■ TASK INSTRUCTIONS
Start to finish, print the data below exactly, without the images.

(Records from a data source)
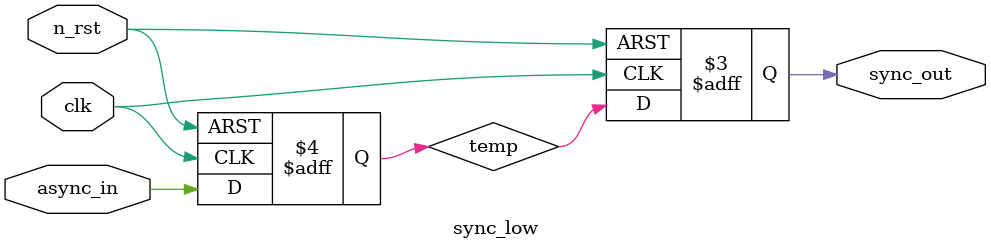
<source format=sv>
module sync_low(
    input logic clk,
    input logic n_rst,
    input logic async_in,
    output logic sync_out
);
    logic temp;
    always_ff @ (posedge clk, negedge n_rst) begin 
        if (1'b0 == n_rst) begin
            temp <= '0;
            sync_out <= '0;
        end
        else begin
            temp <= async_in;
            sync_out <= temp;
        end
    end

endmodule
</source>
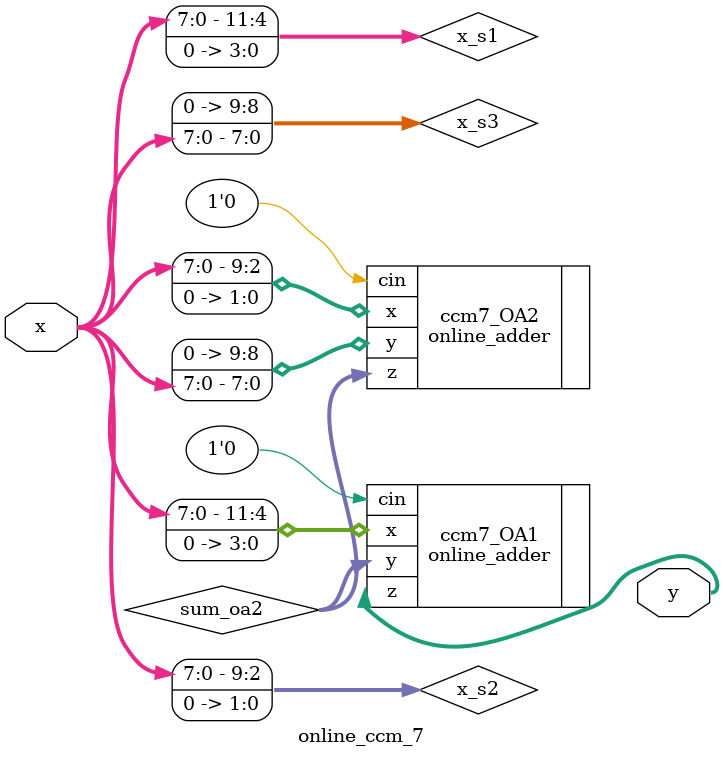
<source format=v>
`timescale 1ns / 1ps
module online_ccm_7(x,y);
parameter Stage = 4;

localparam s1 = 2;
localparam s2 = 1;

localparam WL 		= 2*Stage;
localparam WL_oa1	= 2*(Stage+s1);		//WL of OA inputs
localparam WL_oa2 = 2*(Stage+s2);
localparam WL_s2	= 2*(Stage+s2);

localparam WL_out = 2*(Stage+s1+1);

	input [WL-1:0] x;
	output[WL_out-1:0] y;
	
	wire [WL_oa1-1:0] x_s1;
	wire [WL_oa2-1:0] x_s2, x_s3;
	
	wire [WL_oa2+1:0] sum_oa2;
	
	assign x_s1[WL_oa1-1:WL_oa1-WL]	= x;
	assign x_s1[WL_oa1-WL-1:0]			= 'b0;
	
	assign x_s2[WL_s2-1:WL_s2-WL]	= x;
	assign x_s2[WL_s2-WL-1:0]		= 'b0;
	
	assign x_s3[WL_s2-1:WL] 	= 'b0;
	assign x_s3[WL-1:0]			= x;
	
	
	//---- Connect All Adders ----//
	online_adder #(Stage+s2) ccm7_OA2(.x(x_s2),.y(x_s3),.cin(1'b0),.z(sum_oa2));
	online_adder #(Stage+s1) ccm7_OA1(.x(x_s1),.y(sum_oa2),.cin(1'b0),.z(y));

endmodule

</source>
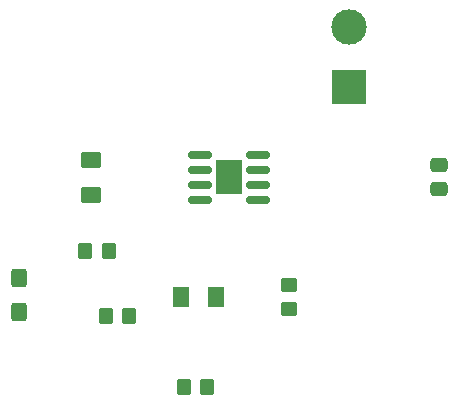
<source format=gbr>
%TF.GenerationSoftware,KiCad,Pcbnew,(6.0.11)*%
%TF.CreationDate,2023-02-16T14:33:20-08:00*%
%TF.ProjectId,Lab 4 Exercise 2,4c616220-3420-4457-9865-726369736520,rev?*%
%TF.SameCoordinates,Original*%
%TF.FileFunction,Soldermask,Top*%
%TF.FilePolarity,Negative*%
%FSLAX46Y46*%
G04 Gerber Fmt 4.6, Leading zero omitted, Abs format (unit mm)*
G04 Created by KiCad (PCBNEW (6.0.11)) date 2023-02-16 14:33:20*
%MOMM*%
%LPD*%
G01*
G04 APERTURE LIST*
G04 Aperture macros list*
%AMRoundRect*
0 Rectangle with rounded corners*
0 $1 Rounding radius*
0 $2 $3 $4 $5 $6 $7 $8 $9 X,Y pos of 4 corners*
0 Add a 4 corners polygon primitive as box body*
4,1,4,$2,$3,$4,$5,$6,$7,$8,$9,$2,$3,0*
0 Add four circle primitives for the rounded corners*
1,1,$1+$1,$2,$3*
1,1,$1+$1,$4,$5*
1,1,$1+$1,$6,$7*
1,1,$1+$1,$8,$9*
0 Add four rect primitives between the rounded corners*
20,1,$1+$1,$2,$3,$4,$5,0*
20,1,$1+$1,$4,$5,$6,$7,0*
20,1,$1+$1,$6,$7,$8,$9,0*
20,1,$1+$1,$8,$9,$2,$3,0*%
G04 Aperture macros list end*
%ADD10RoundRect,0.250000X0.475000X-0.337500X0.475000X0.337500X-0.475000X0.337500X-0.475000X-0.337500X0*%
%ADD11RoundRect,0.250000X0.350000X0.450000X-0.350000X0.450000X-0.350000X-0.450000X0.350000X-0.450000X0*%
%ADD12RoundRect,0.250000X0.425000X-0.537500X0.425000X0.537500X-0.425000X0.537500X-0.425000X-0.537500X0*%
%ADD13RoundRect,0.250000X-0.450000X0.350000X-0.450000X-0.350000X0.450000X-0.350000X0.450000X0.350000X0*%
%ADD14RoundRect,0.250001X-0.624999X0.462499X-0.624999X-0.462499X0.624999X-0.462499X0.624999X0.462499X0*%
%ADD15RoundRect,0.250001X-0.462499X-0.624999X0.462499X-0.624999X0.462499X0.624999X-0.462499X0.624999X0*%
%ADD16R,3.000000X3.000000*%
%ADD17C,3.000000*%
%ADD18RoundRect,0.150000X-0.825000X-0.150000X0.825000X-0.150000X0.825000X0.150000X-0.825000X0.150000X0*%
%ADD19R,2.290000X3.000000*%
G04 APERTURE END LIST*
D10*
%TO.C,C2*%
X167640000Y-100097500D03*
X167640000Y-98022500D03*
%TD*%
D11*
%TO.C,R2*%
X148025000Y-116840000D03*
X146025000Y-116840000D03*
%TD*%
D12*
%TO.C,C1*%
X132080000Y-110485000D03*
X132080000Y-107610000D03*
%TD*%
D13*
%TO.C,R1*%
X154940000Y-108220000D03*
X154940000Y-110220000D03*
%TD*%
D11*
%TO.C,R3*%
X141431192Y-110830000D03*
X139431192Y-110830000D03*
%TD*%
D14*
%TO.C,D2*%
X138212500Y-97572500D03*
X138212500Y-100547500D03*
%TD*%
D15*
%TO.C,D1*%
X145832500Y-109220000D03*
X148807500Y-109220000D03*
%TD*%
D16*
%TO.C,J1*%
X160020000Y-91440000D03*
D17*
X160020000Y-86360000D03*
%TD*%
D11*
%TO.C,R4*%
X139687064Y-105360000D03*
X137687064Y-105360000D03*
%TD*%
D18*
%TO.C,U1*%
X147385000Y-97155000D03*
X147385000Y-98425000D03*
X147385000Y-99695000D03*
X147385000Y-100965000D03*
X152335000Y-100965000D03*
X152335000Y-99695000D03*
X152335000Y-98425000D03*
X152335000Y-97155000D03*
D19*
X149860000Y-99060000D03*
%TD*%
M02*

</source>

■ SOLUTION BELOW
<source format=sv>
module sync_low(
    input logic clk,
    input logic n_rst,
    input logic async_in,
    output logic sync_out
);
    logic temp;
    always_ff @ (posedge clk, negedge n_rst) begin 
        if (1'b0 == n_rst) begin
            temp <= '0;
            sync_out <= '0;
        end
        else begin
            temp <= async_in;
            sync_out <= temp;
        end
    end

endmodule
</source>
<source format=v>
`timescale 1ns / 1ps
module online_ccm_7(x,y);
parameter Stage = 4;

localparam s1 = 2;
localparam s2 = 1;

localparam WL 		= 2*Stage;
localparam WL_oa1	= 2*(Stage+s1);		//WL of OA inputs
localparam WL_oa2 = 2*(Stage+s2);
localparam WL_s2	= 2*(Stage+s2);

localparam WL_out = 2*(Stage+s1+1);

	input [WL-1:0] x;
	output[WL_out-1:0] y;
	
	wire [WL_oa1-1:0] x_s1;
	wire [WL_oa2-1:0] x_s2, x_s3;
	
	wire [WL_oa2+1:0] sum_oa2;
	
	assign x_s1[WL_oa1-1:WL_oa1-WL]	= x;
	assign x_s1[WL_oa1-WL-1:0]			= 'b0;
	
	assign x_s2[WL_s2-1:WL_s2-WL]	= x;
	assign x_s2[WL_s2-WL-1:0]		= 'b0;
	
	assign x_s3[WL_s2-1:WL] 	= 'b0;
	assign x_s3[WL-1:0]			= x;
	
	
	//---- Connect All Adders ----//
	online_adder #(Stage+s2) ccm7_OA2(.x(x_s2),.y(x_s3),.cin(1'b0),.z(sum_oa2));
	online_adder #(Stage+s1) ccm7_OA1(.x(x_s1),.y(sum_oa2),.cin(1'b0),.z(y));

endmodule

</source>
<source format=gbr>
%TF.GenerationSoftware,KiCad,Pcbnew,(6.0.11)*%
%TF.CreationDate,2023-02-16T14:33:20-08:00*%
%TF.ProjectId,Lab 4 Exercise 2,4c616220-3420-4457-9865-726369736520,rev?*%
%TF.SameCoordinates,Original*%
%TF.FileFunction,Soldermask,Top*%
%TF.FilePolarity,Negative*%
%FSLAX46Y46*%
G04 Gerber Fmt 4.6, Leading zero omitted, Abs format (unit mm)*
G04 Created by KiCad (PCBNEW (6.0.11)) date 2023-02-16 14:33:20*
%MOMM*%
%LPD*%
G01*
G04 APERTURE LIST*
G04 Aperture macros list*
%AMRoundRect*
0 Rectangle with rounded corners*
0 $1 Rounding radius*
0 $2 $3 $4 $5 $6 $7 $8 $9 X,Y pos of 4 corners*
0 Add a 4 corners polygon primitive as box body*
4,1,4,$2,$3,$4,$5,$6,$7,$8,$9,$2,$3,0*
0 Add four circle primitives for the rounded corners*
1,1,$1+$1,$2,$3*
1,1,$1+$1,$4,$5*
1,1,$1+$1,$6,$7*
1,1,$1+$1,$8,$9*
0 Add four rect primitives between the rounded corners*
20,1,$1+$1,$2,$3,$4,$5,0*
20,1,$1+$1,$4,$5,$6,$7,0*
20,1,$1+$1,$6,$7,$8,$9,0*
20,1,$1+$1,$8,$9,$2,$3,0*%
G04 Aperture macros list end*
%ADD10RoundRect,0.250000X0.475000X-0.337500X0.475000X0.337500X-0.475000X0.337500X-0.475000X-0.337500X0*%
%ADD11RoundRect,0.250000X0.350000X0.450000X-0.350000X0.450000X-0.350000X-0.450000X0.350000X-0.450000X0*%
%ADD12RoundRect,0.250000X0.425000X-0.537500X0.425000X0.537500X-0.425000X0.537500X-0.425000X-0.537500X0*%
%ADD13RoundRect,0.250000X-0.450000X0.350000X-0.450000X-0.350000X0.450000X-0.350000X0.450000X0.350000X0*%
%ADD14RoundRect,0.250001X-0.624999X0.462499X-0.624999X-0.462499X0.624999X-0.462499X0.624999X0.462499X0*%
%ADD15RoundRect,0.250001X-0.462499X-0.624999X0.462499X-0.624999X0.462499X0.624999X-0.462499X0.624999X0*%
%ADD16R,3.000000X3.000000*%
%ADD17C,3.000000*%
%ADD18RoundRect,0.150000X-0.825000X-0.150000X0.825000X-0.150000X0.825000X0.150000X-0.825000X0.150000X0*%
%ADD19R,2.290000X3.000000*%
G04 APERTURE END LIST*
D10*
%TO.C,C2*%
X167640000Y-100097500D03*
X167640000Y-98022500D03*
%TD*%
D11*
%TO.C,R2*%
X148025000Y-116840000D03*
X146025000Y-116840000D03*
%TD*%
D12*
%TO.C,C1*%
X132080000Y-110485000D03*
X132080000Y-107610000D03*
%TD*%
D13*
%TO.C,R1*%
X154940000Y-108220000D03*
X154940000Y-110220000D03*
%TD*%
D11*
%TO.C,R3*%
X141431192Y-110830000D03*
X139431192Y-110830000D03*
%TD*%
D14*
%TO.C,D2*%
X138212500Y-97572500D03*
X138212500Y-100547500D03*
%TD*%
D15*
%TO.C,D1*%
X145832500Y-109220000D03*
X148807500Y-109220000D03*
%TD*%
D16*
%TO.C,J1*%
X160020000Y-91440000D03*
D17*
X160020000Y-86360000D03*
%TD*%
D11*
%TO.C,R4*%
X139687064Y-105360000D03*
X137687064Y-105360000D03*
%TD*%
D18*
%TO.C,U1*%
X147385000Y-97155000D03*
X147385000Y-98425000D03*
X147385000Y-99695000D03*
X147385000Y-100965000D03*
X152335000Y-100965000D03*
X152335000Y-99695000D03*
X152335000Y-98425000D03*
X152335000Y-97155000D03*
D19*
X149860000Y-99060000D03*
%TD*%
M02*

</source>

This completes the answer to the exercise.